Search the listing below for the string "wire" and show each line that contains it.

── Data for this task

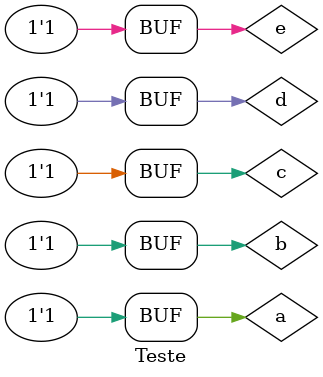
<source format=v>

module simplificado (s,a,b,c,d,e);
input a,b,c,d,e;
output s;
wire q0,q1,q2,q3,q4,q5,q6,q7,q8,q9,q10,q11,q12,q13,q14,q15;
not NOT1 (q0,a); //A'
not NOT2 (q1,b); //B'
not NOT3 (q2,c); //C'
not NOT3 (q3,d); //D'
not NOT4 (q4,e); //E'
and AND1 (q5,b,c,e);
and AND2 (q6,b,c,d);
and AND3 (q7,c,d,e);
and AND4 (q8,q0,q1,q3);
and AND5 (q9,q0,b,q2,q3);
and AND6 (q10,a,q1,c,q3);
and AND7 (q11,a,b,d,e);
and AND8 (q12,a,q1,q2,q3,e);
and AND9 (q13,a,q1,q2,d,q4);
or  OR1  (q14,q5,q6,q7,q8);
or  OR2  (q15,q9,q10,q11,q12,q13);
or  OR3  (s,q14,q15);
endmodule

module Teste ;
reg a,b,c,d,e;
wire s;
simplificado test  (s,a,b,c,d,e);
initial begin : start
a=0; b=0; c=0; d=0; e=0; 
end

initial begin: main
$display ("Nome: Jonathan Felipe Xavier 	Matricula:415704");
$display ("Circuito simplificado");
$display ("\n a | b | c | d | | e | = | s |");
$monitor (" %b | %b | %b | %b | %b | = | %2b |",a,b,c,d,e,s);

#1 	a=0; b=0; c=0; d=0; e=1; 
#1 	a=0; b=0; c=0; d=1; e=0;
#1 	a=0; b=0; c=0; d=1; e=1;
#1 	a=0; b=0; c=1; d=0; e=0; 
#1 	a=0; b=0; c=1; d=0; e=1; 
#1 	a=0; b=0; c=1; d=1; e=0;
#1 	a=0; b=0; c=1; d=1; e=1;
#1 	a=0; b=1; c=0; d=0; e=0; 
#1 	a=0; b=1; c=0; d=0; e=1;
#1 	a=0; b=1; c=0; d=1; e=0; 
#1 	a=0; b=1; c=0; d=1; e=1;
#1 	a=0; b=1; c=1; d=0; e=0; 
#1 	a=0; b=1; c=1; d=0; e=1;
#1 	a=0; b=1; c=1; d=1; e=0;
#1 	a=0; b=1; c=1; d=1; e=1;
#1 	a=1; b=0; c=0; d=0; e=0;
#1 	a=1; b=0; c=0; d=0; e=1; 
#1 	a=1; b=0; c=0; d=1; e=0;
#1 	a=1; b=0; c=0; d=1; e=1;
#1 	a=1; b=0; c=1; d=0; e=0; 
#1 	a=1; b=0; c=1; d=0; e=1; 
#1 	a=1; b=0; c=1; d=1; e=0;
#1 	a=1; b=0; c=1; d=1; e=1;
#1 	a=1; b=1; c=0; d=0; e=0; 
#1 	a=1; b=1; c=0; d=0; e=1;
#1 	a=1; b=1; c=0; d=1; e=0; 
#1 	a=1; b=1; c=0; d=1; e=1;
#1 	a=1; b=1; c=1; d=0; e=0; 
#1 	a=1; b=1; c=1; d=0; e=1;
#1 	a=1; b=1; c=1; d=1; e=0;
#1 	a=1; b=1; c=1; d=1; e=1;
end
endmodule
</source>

────

Output for this task =>
wire q0,q1,q2,q3,q4,q5,q6,q7,q8,q9,q10,q11,q12,q13,q14,q15;
wire s;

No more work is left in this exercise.